しかも最近の自転車フレームの塗装は足付け処理がされていない(削ると艶のある塗膜が出て来てフェザーエッジが出せない)為、10年くらい経ったフレームは怖くて手が出せません。昔流行った密着剤を使った色替えオールペンのような感じで、ガムテープを貼って剥がすとクリアーまで剥がれる!と言う状態では手の出しようが無いのです。そうなるともう総剥離しかありませんので・・・。

 こちらは一緒にご依頼を頂いているトップケースカバーです。艶消しクリアー仕上げなのでサラッとしていますが、実は余り肌が良くないので(凸凹しているので)、

 やはり最初に#800の水研ぎで肌を均しておきます。以前足付け処理だけで本塗りをして酷い目に遭いました(1コート目を塗った時点で気づいたので研ぎ直しました)。

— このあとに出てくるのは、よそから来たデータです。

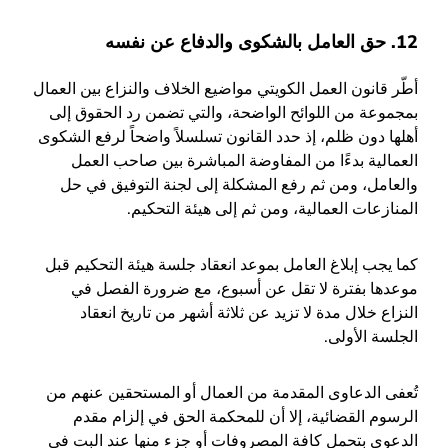
12. حق العامل بالشكوى والدفاع عن نفسه
أطّر قانون العمل الكويتي مواضيع الخلاف والنزاع بين العمال
بمجموعة من اللوائح الواضحة، والتي تضمن رد الحقوق إلى
أهلها دون ظلم، إذ حدد القانون تسلسلاً واضحاً لرفع الشكوى
العمالية بدءًا من المفاوضة المباشرة بين صاحب العمل
والعامل، ومن ثم رفع المشكلة إلى لجنة التوفيق في حل
المنازعات العمالية، ومن ثم إلى هيئة التحكيم.
كما يجب إبلاغ العامل بموعد انعقاد جلسة هيئة التحكيم قبل
موعدها بفترة لا تقل عن أسبوع، مع ضرورة الفصل في
النزاع خلال مدة لا تزيد عن ثلاثة أشهر من تاريخ انعقاد
الجلسة الأولى.
تُعفى الدعاوى المقدمة من العمال أو المستحقين عنهم من
الرسوم القضائية، إلا أن للمحكمة الحق في إلزام مقدم
الدعوى بتحمل كافة المصروفات أو جزء منها عند البت في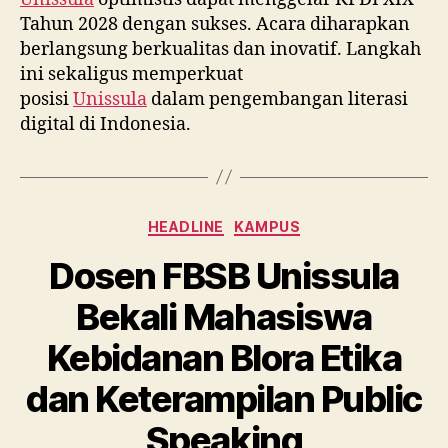
Tahun 2028 dengan sukses. Acara diharapkan
berlangsung berkualitas dan inovatif. Langkah
ini sekaligus memperkuat
posisi
Unissula
dalam pengembangan literasi
digital di Indonesia.
Categories
HEADLINE
KAMPUS
Dosen FBSB Unissula
Bekali Mahasiswa
Kebidanan Blora Etika
dan Keterampilan Public
Speaking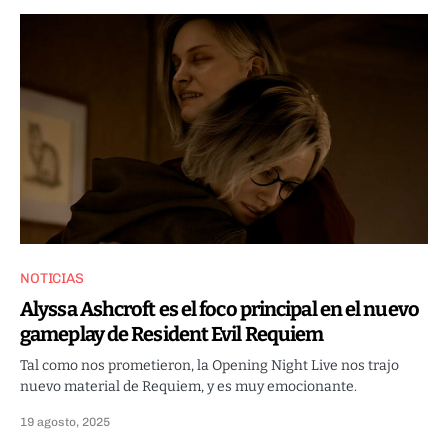
NOTICIAS
Alyssa Ashcroft es el foco principal en el nuevo
gameplay de Resident Evil Requiem
Tal como nos prometieron, la Opening Night Live nos trajo
nuevo material de Requiem, y es muy emocionante.
19 agosto, 2025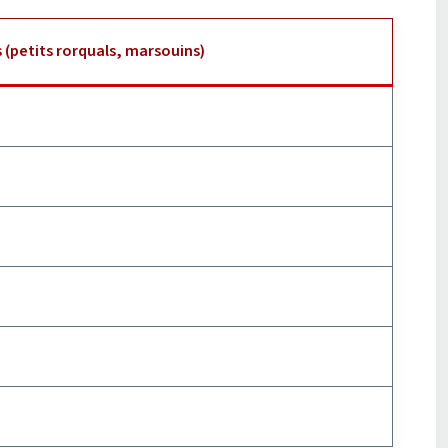
 (petits rorquals, marsouins)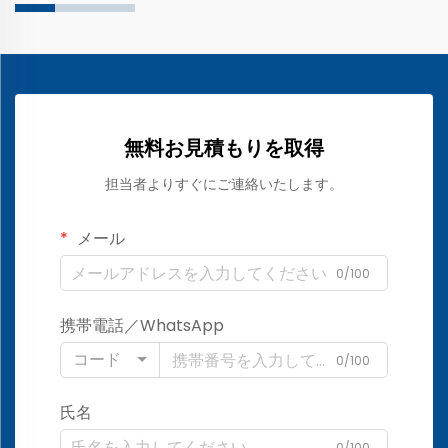
無料お見積もりを取得
担当者よりすぐにご連絡いたします。
メール
0/100
携帯電話／WhatsApp
コード
0/100
氏名
0/100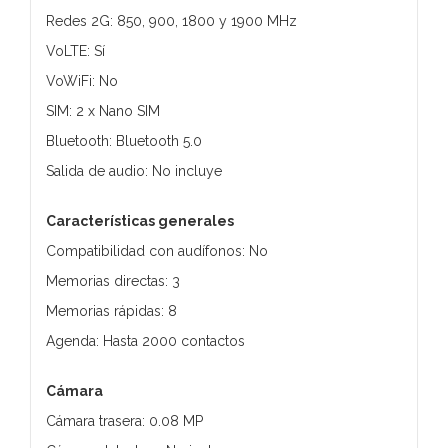
Redes 2G: 850, 900, 1800 y 1900 MHz
VoLTE: Sí
VoWiFi: No
SIM: 2 x Nano SIM
Bluetooth: Bluetooth 5.0
Salida de audio: No incluye
Características generales
Compatibilidad con audífonos: No
Memorias directas: 3
Memorias rápidas: 8
Agenda: Hasta 2000 contactos
Cámara
Cámara trasera: 0.08 MP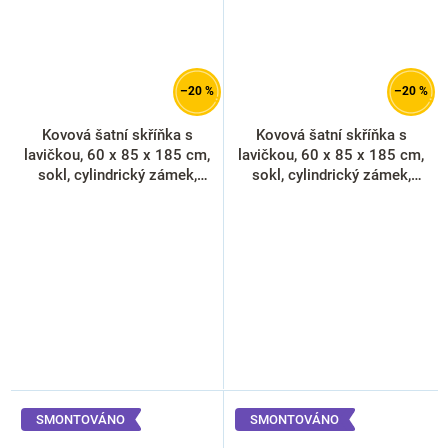
–20 %
–20 %
Kovová šatní skříňka s
Kovová šatní skříňka s
lavičkou, 60 x 85 x 185 cm,
lavičkou, 60 x 85 x 185 cm,
sokl, cylindrický zámek,
sokl, cylindrický zámek,
antracitová - ral 7016
libovolná RAL
SMONTOVÁNO
SMONTOVÁNO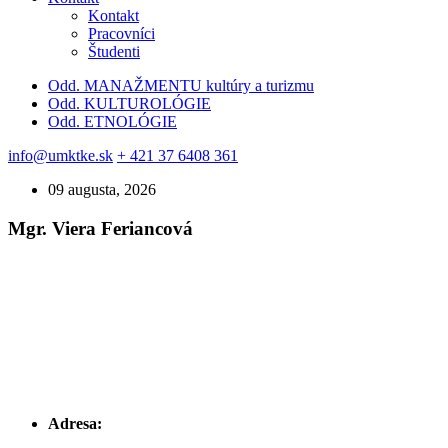
Kontakt
Pracovníci
Študenti
Odd. MANAŽMENTU kultúry a turizmu
Odd. KULTUROLÓGIE
Odd. ETNOLÓGIE
info@umktke.sk
+ 421 37 6408 361
09 augusta, 2026
Mgr. Viera Feriancová
Adresa: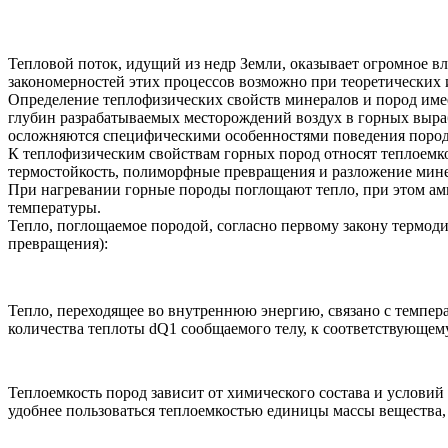
Тепловой поток, идущий из недр Земли, оказывает огромное в
закономерностей этих процессов возможно при теоретических 
Определение теплофизических свойств минералов и пород имее
глубин разрабатываемых месторождений воздух в горных выраб
осложняются специфическими особенностями поведения пород п
К теплофизическим свойствам горных пород относят теплоемкос
термостойкость, полиморфные превращения и разложение мине
При нагревании горные породы поглощают тепло, при этом ампл
температуры.
Тепло, поглощаемое породой, согласно первому закону термо
превращения):
Тепло, переходящее во внутреннюю энергию, связано с темпер
количества теплоты dQ1 сообщаемого телу, к соответствующем
Теплоемкость пород зависит от химического состава и услови
удобнее пользоваться теплоемкостью единицы массы вещества, 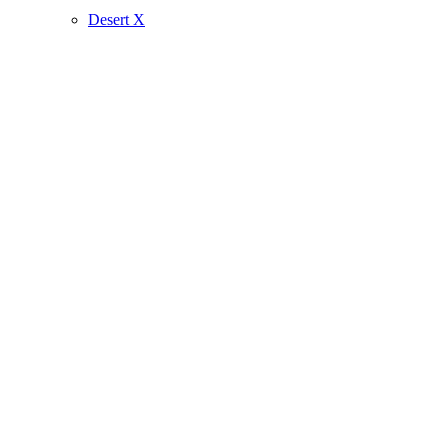
Desert X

その後はスコッチとナイロンブラシ、ウォッシュコンパウンドを使って足付け処理を行います。裏側にも回り込むようにして塗るので、フチの裏側まで足を付けておきました。

この後はサフェーサーに熱を入れて硬化させ、そちらを研いだら本塗りとなります。ただ単体で熱は入れませんので(採算が合わない&環境に良く無い)、もう少し先になるかと思います。

それでは作業進行しましたらまた紹介をさせて頂きますね。どうぞもう少々お待ちくださいませ!